# Task details
Given the material below, output exactly the lines from the line with "vfov_deg: 8.4" to the line with "focal_mm: 34", both ends included, and no other lines.
++++ Given information
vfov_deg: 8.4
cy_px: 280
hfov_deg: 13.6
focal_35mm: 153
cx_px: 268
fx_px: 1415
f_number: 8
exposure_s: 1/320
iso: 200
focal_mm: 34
++++++++
++++ Given information
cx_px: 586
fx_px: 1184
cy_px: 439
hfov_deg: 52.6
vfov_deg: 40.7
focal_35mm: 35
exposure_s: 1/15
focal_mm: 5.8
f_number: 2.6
++++++++
++++ Given information
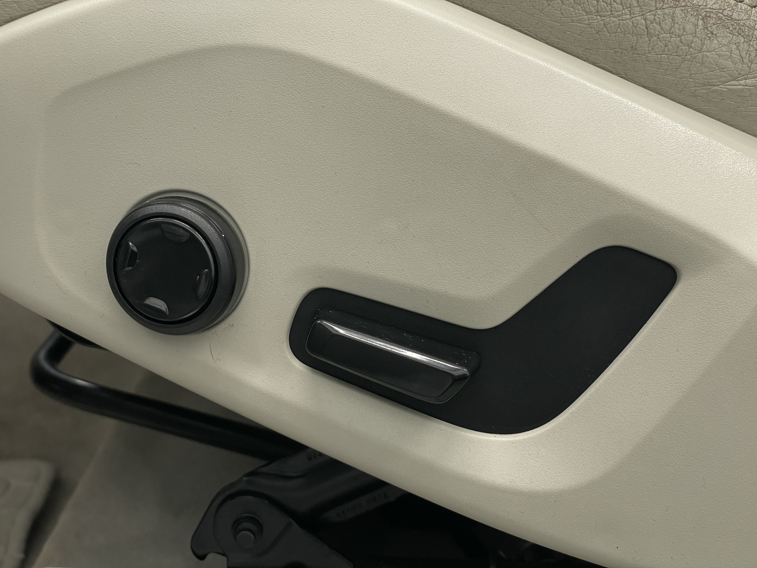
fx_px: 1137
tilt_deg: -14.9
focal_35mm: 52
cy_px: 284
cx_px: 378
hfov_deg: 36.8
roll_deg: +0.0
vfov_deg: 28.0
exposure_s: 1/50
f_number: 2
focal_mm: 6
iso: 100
++++++++
# Task output
vfov_deg: 8.4
cy_px: 280
hfov_deg: 13.6
focal_35mm: 153
cx_px: 268
fx_px: 1415
f_number: 8
exposure_s: 1/320
iso: 200
focal_mm: 34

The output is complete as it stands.